Answer both of these questions in one document.
- The official U.S. poverty line for a family of four was $24,300 in 2016. Imagine you are head of a four-person household (two parents, one 10-year-old child and one 2-year-old child) that earns 5% above the official poverty line. Your household income is $25,515, or $2,126.50 per month, which means your household is officially NOT poor. Adjust your income for taxation that you would have to pay (e.g. assuming your income is mostly from labor market earnings, you would pay Social Security and Medicare taxes, and potentially federal, state and local income taxes).
How would you allocate your remaining income to make ends meet? Draw up a budget that covers all of your major expenses (housing, food, childcare, transportation, clothing, utilities, healthcare and health insurance, etc.), using realistic prices for your local area.
In a brief (400-600 word) first section of a reflection paper, answer the following questions: When you created your budget were there any major expenses you will be unable to afford? What are some expenses that you chose not to provide for your family? Why did you choose to provide other expenses instead? What do you think are the consequences of not having those expenses provided?

====

:: PARTS OF THE EXERCISE ::
a. In the poverty-line budget assignment, what is the household's monthly income?
b. Pick up the poverty-line budget assignment after its last sentence and continue it.
The lines after this point come from a separate source.

:: EXERCISE DATA ::
====

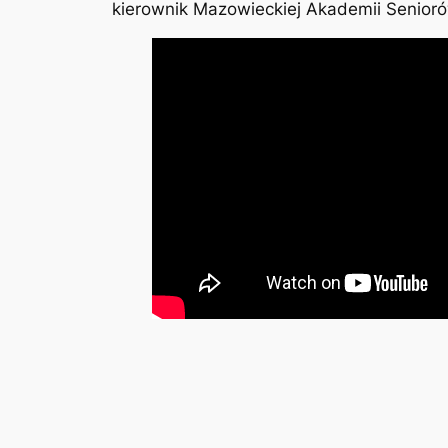
kierownik Mazowieckiej Akademii Senior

====

:: RESPONSES TO THE EXERCISE ::
a. $2,126.50 per month.

b.
- What was your households equivalized income when you were 15 years old? Equivalized income requires that you will first answer the question, “How much would your household have earned when you were 15 years old?” To answer this question,identify and sum all the income sources for your household (earnings, pensions, welfare benefits, etc.). Next, you must adjust that amount for inflation into 2015 dollars using this website: . The median household income for the U.S. in 2015 was $56,516. Once you make these calculations, you will be able to think about your household income when you were 15 years old in terms of today’s dollars.
In a brief (300-500 word) second section of a reflection paper, answer the following questions: Reflecting on your household income when you were 15 years old in terms of today’s dollars, what would be the ratio of your households income relative to today’s median household income? Does this ratio correspond to how you understand your familys relative economic standing? If so, why?